TEXT EXCERPT:
Concussions and Permanent Cognitive Harm — A Dose-Response Relationship

A large, long-term study shows a dose-response relationship with concussions — one is bad, three or more result in "significant long-term cognitive deficits"

What’s the Claim?

A long-term cohort study of more than 15,000 patients found that individuals who’d experienced at least one moderate to severe traumatic brain injury (TBI, defined as an injury causing loss of consciousness [LOC] of 30 minutes or longer) had poorer scores for attention, executive function, and cognitive processing speed than individuals who reported no prior head injury. Those who experienced one mild TBI (mTBI, defined as a head injury with LOC of <30 minutes or a dazed or confused episode) reported somewhat lower scores for attention, but no other detectable deficits. What’s most interesting about this study is the dose-response curve — with each mTBI episode, things looked a little worse; for example, those who reported three mTBIs had not just poorer attention scores (more so than the one mTBI group) but also poorer scores for executive function, and those with four mTBIs had even worse scores for attention and poorer scores for processing speed and working memory. Finally, these changes seem fixed — once they happen, they don’t seem to improve or worsen.

How’s It Stack Up?

This extends on what was known of the idea that once cognitive changes appear, they generally stay stable over time. The follow-up span in this study and its size make its findings more helpful and convincing than prior efforts on the same topic. It also appears to differ a bit from a smaller study that had a shorter follow-up period in terms of the cognitive domains most affected — that smaller study found memory loss to be one of the more pronounced findings after TBI, while memory loss was not so prominent here. This likely was an artifact of how memory was tested. In the earlier study, it was verbal memory, whereas here verbal memory was assessed under “executive function” and what this study called “memory” was more a kind of visual memory. This was a somewhat subtle distinction relative to the main, and most-interesting, finding — there is a large and convincing dose-response relationship associated with several smaller hits to the head. We note, though, that even the mild TBIs here were not what sometimes are referred to elsewhere as "subconcussive blows" of the kind that occur in collision sports. The “mild” TBIs in this study certainly were concussions by any definition.

What’s Our Take?

Team docs, this one’s for you. This robust and methodologically intense study, which most team physicians probably did not see because of where it was published, absolutely should influence how those team physicians counsel their athletes. Even one “real concussion” takes its toll, and each successive ringing of the bell after that makes things worse. Last word goes to the study’s authors, who noted that “each additional mTBI increases risk of substantial cognitive decline,” and that three or more resulted in “significant long-term cognitive deficits.”

Source

Lennon MJ, Brooker H, Creese B, et al. Lifetime Traumatic Brain Injury and Cognitive Domain Deficits in Late Life: The PROTECT-TBI Cohort Study. J Neurotrauma. Published online January 27, 2023. DOI: 10.1089/neu.2022.0360.

TASK TO CARRY OUT:
Please answer these questions from the concussion text.
1. How does the study define a mild TBI?
2. What kind of memory did the smaller, earlier study test?
3. In which journal was the study published?

INPUT DATA:

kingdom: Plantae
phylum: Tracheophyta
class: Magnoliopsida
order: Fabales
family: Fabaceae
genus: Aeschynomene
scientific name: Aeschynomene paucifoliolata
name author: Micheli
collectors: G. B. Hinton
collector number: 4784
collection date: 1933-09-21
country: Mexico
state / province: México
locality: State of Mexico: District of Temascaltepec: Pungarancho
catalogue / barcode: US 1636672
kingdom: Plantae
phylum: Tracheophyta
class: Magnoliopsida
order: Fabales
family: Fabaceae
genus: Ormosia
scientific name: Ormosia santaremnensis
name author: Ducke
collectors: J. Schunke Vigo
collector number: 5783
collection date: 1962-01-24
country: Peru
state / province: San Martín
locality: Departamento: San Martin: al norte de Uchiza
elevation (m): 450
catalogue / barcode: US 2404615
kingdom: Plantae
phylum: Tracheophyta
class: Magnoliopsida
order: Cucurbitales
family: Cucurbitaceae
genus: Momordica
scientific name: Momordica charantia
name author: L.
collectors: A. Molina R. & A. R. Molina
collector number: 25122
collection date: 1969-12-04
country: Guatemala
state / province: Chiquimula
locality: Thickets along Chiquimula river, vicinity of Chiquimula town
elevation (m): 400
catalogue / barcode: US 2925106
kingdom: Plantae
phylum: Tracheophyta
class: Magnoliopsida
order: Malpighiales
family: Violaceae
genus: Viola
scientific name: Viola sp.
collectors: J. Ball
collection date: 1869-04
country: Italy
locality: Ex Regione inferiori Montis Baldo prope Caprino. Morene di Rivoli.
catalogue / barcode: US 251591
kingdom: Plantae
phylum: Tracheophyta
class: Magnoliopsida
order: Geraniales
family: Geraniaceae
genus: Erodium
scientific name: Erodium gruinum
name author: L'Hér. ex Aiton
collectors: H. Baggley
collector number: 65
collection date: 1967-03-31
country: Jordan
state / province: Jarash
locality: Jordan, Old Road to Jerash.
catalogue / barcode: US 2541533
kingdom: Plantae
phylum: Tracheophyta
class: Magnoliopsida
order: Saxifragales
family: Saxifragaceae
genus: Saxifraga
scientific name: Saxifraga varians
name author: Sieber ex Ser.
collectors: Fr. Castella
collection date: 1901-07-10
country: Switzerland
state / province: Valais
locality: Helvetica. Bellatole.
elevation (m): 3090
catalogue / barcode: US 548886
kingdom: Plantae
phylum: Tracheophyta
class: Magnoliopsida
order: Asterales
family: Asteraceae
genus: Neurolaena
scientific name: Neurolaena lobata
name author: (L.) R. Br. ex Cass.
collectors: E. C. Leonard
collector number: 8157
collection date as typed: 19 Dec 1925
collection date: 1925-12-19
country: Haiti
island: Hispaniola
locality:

ANSWER TO THE PROBLEM:
1. A head injury with loss of consciousness of less than 30 minutes, or a dazed or confused episode.
2. Verbal memory.
3. J Neurotrauma.